Oggi non posso dimenticare uno straordinario santo francescano (frate minore conventuale), P. Massimiliano Kolbe, nell’anniversario della sua tragica morte ad Auschwitz il 14 agosto del 1941, quando offrì la sua vita al posto di un altro prigioniero già condannato.
Vi propongo al riguardo una bella riflessione di un caro anziano confratello del Convento del Santo (Pd), che da sempre ha studiato e approfondito la figura di p. Kolbe.
fra Alberto – fraalberto@vocazionefrancescana.org
Papa Francesco ad Auschwitz, recentemente, ha chiesto perdono e silenzio. Nella “cella dell’inferno”, quella di P.Kolbe, ce l’hanno mostrato di spalle, chinato, senza parole: mi dava l’impressione che prestasse la voce a Dio. Aveva scelto di morire lì dentro per risparmiare la vita a un padre di famiglia, disperato. Lo sanno tutti, ne parlano come un ricordo di grande amore, ma fanno fatica a rimanere in silenzio.
In un film “Vita per vita”, ambientato ad Auschwitz, diretto da C. Zanussi, il detenuto che fuggendo procurò la drammatica rappresaglia, si chiede:
“Non so neanche se credere a questa storia.
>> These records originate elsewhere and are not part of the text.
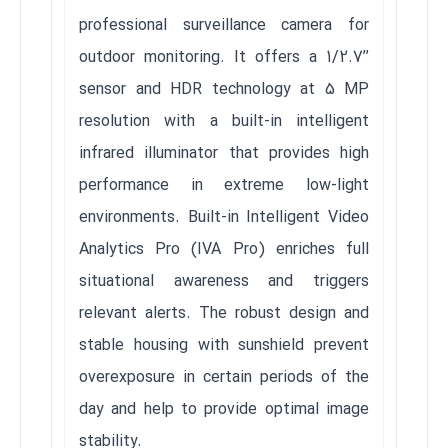
professional surveillance camera for
outdoor monitoring. It offers a 1/2.7’’
sensor and HDR technology at 5 MP
resolution with a built-in intelligent
infrared illuminator that provides high
performance in extreme low-light
environments. Built-in Intelligent Video
Analytics Pro (IVA Pro) enriches full
situational awareness and triggers
relevant alerts. The robust design and
stable housing with sunshield prevent
overexposure in certain periods of the
day and help to provide optimal image
stability.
Ad Auschwitz non esistevano santi. Si lottava solo per sopravvivere. Chissà se è vero. Fosse anche vero, io penso che sia stato un modo come un altro per suicidarsi. Non approvo quello che ha fatto a se stesso”. “I preti non ammettono il suicidio. Infatti non si è ucciso contro un filo spinato come altri”. “E se per caso avesse salvato te?” “Tu non hai idea chi fosse l’ufficiale che comandava. Era un bastardo, non avrebbe mai permesso quello scambio”. Al termine del film il fuggitivo vuole emigrare in Germania. “Io me ne frego della memoria, voglio incominciare una nuova vita e lasciare il passato alle spalle”. “Guarda qui c’è scritto che hanno trovato l’uomo salvato da P. Kolbe nel 1941. Era un soldato. Che è quella storia?” “Non lo so e neanche mi riguarda”.
Ho visto Papa Francesco camminare solo, commosso, tra i viali della drammatica schiavitù moderna. Ha abbracciato ebrei e non ebrei sopravvissuti. Anche loro in silenzio. Ha baciato il palo dell’impiccagioni, piantato sulla piazza dell’Appello. Non ha sorriso a nessuno. Dopo aver ascoltato il “De profundis”, letto da un rabbino, ha scritto in lingua spagnola sul libro dei visitatori di Auschwitz: “Signore abbi pietà del tuo popolo! Signore perdona per tanta crudeltà!” Firmato: Franciscus, 29.7.2016.
I campi di concentramento cambiano paese e i martiri credenti e non credenti sono costretti ad abitarli. Diventano polvere, ma non muoiono.
“Vorrei essere polvere, aveva scritto Padre Massimiliano Kolbe, dichiarato ufficialmente dalla Chiesa Cattolica santo martire, per viaggiare con il vento e raggiungere ogni parte del mondo a predicare il Vangelo”.
Il 15 di agosto, festa dell’Assunta, il giorno dopo la morte, le polveri del suo corpo furono sparse al vento.Il drammaturgo rumeno, battezzato francese, Eugène Ionesco, stupito che un uomo abbia offerto volontariamente la sua vita per uno sconosciuto, ha scritto: “Massimiliano Kolbe è un santo. Io ammiro e adoro in lui ciò che è difficile: il sacrificio e la santità. Vivere e morire per gli altri, nell’amore della vita e della morte: ecco quanto fece, ecco ciò che fu l’esistenza di Massimiliano Kolbe. Per me è la sola esistenza invidiabile, la sola esistenza che merita di essere vissuta, che giustifica, abbondantemente, sia la vita che la morte”.